**Records**
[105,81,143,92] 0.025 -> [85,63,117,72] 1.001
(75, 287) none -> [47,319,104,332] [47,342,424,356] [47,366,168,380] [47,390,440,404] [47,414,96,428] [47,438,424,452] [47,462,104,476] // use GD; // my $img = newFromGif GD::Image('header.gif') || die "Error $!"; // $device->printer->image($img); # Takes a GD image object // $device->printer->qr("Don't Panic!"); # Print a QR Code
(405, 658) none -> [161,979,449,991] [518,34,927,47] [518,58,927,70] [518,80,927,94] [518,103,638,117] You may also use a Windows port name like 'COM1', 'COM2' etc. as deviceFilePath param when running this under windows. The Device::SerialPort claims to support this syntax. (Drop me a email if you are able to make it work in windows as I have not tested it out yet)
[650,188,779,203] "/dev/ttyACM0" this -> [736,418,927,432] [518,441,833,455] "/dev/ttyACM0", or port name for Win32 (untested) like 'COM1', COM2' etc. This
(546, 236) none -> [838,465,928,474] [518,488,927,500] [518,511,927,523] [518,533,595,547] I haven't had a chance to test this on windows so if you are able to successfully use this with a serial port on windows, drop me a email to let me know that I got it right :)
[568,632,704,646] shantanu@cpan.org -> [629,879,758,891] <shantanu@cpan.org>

* * *

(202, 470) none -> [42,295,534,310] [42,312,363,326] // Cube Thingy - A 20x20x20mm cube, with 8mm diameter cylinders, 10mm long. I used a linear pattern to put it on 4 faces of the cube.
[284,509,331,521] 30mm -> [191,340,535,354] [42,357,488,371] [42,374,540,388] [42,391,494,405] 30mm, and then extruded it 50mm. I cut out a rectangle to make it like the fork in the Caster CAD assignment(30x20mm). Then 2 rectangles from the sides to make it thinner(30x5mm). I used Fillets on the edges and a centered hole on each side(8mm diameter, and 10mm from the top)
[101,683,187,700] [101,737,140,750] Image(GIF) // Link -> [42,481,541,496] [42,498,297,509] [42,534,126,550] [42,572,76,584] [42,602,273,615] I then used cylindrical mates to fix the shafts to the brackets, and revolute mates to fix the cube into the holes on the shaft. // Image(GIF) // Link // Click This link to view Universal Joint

**Task details**
Among the lines above, repeat exactly those from the line with "(405, 658) none" to the line with "[568,632,704,646] shantanu@cpan.org ->", counting both ends.

**Exercise result**
(405, 658) none -> [161,979,449,991] [518,34,927,47] [518,58,927,70] [518,80,927,94] [518,103,638,117] You may also use a Windows port name like 'COM1', 'COM2' etc. as deviceFilePath param when running this under windows. The Device::SerialPort claims to support this syntax. (Drop me a email if you are able to make it work in windows as I have not tested it out yet)
[650,188,779,203] "/dev/ttyACM0" this -> [736,418,927,432] [518,441,833,455] "/dev/ttyACM0", or port name for Win32 (untested) like 'COM1', COM2' etc. This
(546, 236) none -> [838,465,928,474] [518,488,927,500] [518,511,927,523] [518,533,595,547] I haven't had a chance to test this on windows so if you are able to successfully use this with a serial port on windows, drop me a email to let me know that I got it right :)
[568,632,704,646] shantanu@cpan.org -> [629,879,758,891] <shantanu@cpan.org>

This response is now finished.